Au milieu de ce fouillis et de ce désordre, quelques beaux chapiteaux d'ordre corinthien rappellent les bonnes époques de l'art; mais tout le reste accuse la décadence, et le ciseau des ouvriers byzantins. Cependant, tels qu'ils sont, et par la raison qu'ils sont très-nombreux, ces débris prouvent que Zabi eut encore des jours de prospérité dans les derniers temps de la domination romaine.

Je n'ai pas rencontré à Msila, bien que j'aie visité ses dix-sept mosquées et la moitié de ses maisons, d'inscription latine autre que la suivante, qui nous donne le nom de Zabi.

AEDIFICATAESTAFVNDAMENTISHVICCI
V....OVAIVSTINIANAZABISVBTEM

P....DOMNINOSTRIP... SIMIETINVICTISS

Ici a été bâtie, depuis ses fondations, la nouvelle ville « de Zabi la Justinienne, sous le règne de notre empereur très-pieux et très-invaincu (1). »

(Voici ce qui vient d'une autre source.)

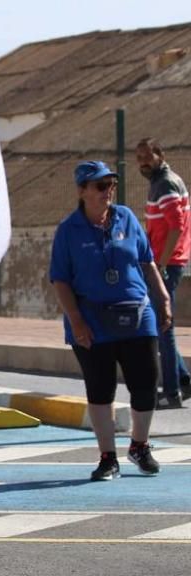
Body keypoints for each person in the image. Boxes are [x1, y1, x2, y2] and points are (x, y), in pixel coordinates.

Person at [49, 160, 169, 481]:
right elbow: (60, 280)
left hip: (137, 314)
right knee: (100, 389)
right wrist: (76, 321)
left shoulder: (126, 218)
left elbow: (147, 261)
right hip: (92, 320)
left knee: (146, 384)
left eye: (111, 184)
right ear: (82, 191)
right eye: (101, 186)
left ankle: (139, 446)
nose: (108, 191)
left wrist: (163, 299)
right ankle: (107, 458)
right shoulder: (68, 231)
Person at [136, 138, 191, 408]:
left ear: (160, 154)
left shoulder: (166, 183)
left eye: (147, 156)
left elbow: (176, 226)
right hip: (165, 262)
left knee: (163, 326)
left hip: (167, 264)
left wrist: (162, 264)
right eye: (139, 158)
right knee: (162, 324)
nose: (143, 162)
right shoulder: (159, 183)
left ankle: (171, 391)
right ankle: (182, 381)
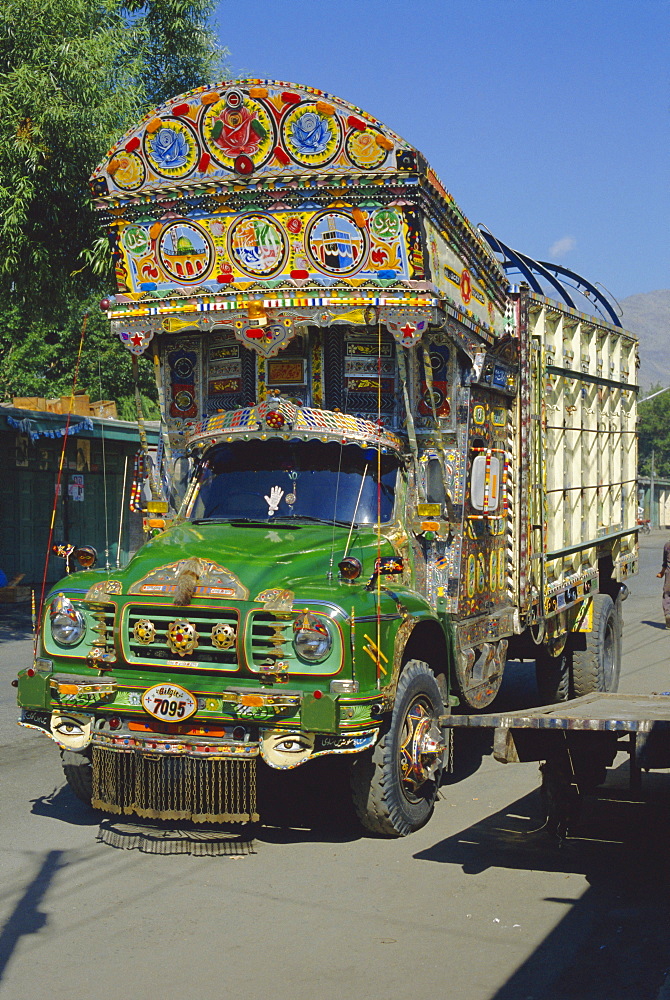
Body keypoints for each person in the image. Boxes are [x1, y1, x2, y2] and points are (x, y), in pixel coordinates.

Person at [656, 539, 670, 628]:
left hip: (669, 574)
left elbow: (665, 563)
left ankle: (668, 613)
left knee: (667, 594)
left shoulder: (667, 545)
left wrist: (661, 573)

Le géographe arabe El-Bekri, qui écrivait au XIe siècle, dit ceci :

El-Msila, ville située dans une plaine, est entourée de deux murailles, entre lesquelles se trouve un canal d'eau vive qui fait le tour de la place. Par le moyen de vannes, on peut tirer de ce canal assez d'eau pour l'arrosement des terres. Dans la ville, on voit plusieurs bazars et bains et, à l'extérieur, un grand nombre de jardins.

(1) Renseignements fournis par notre ami M. Poulle.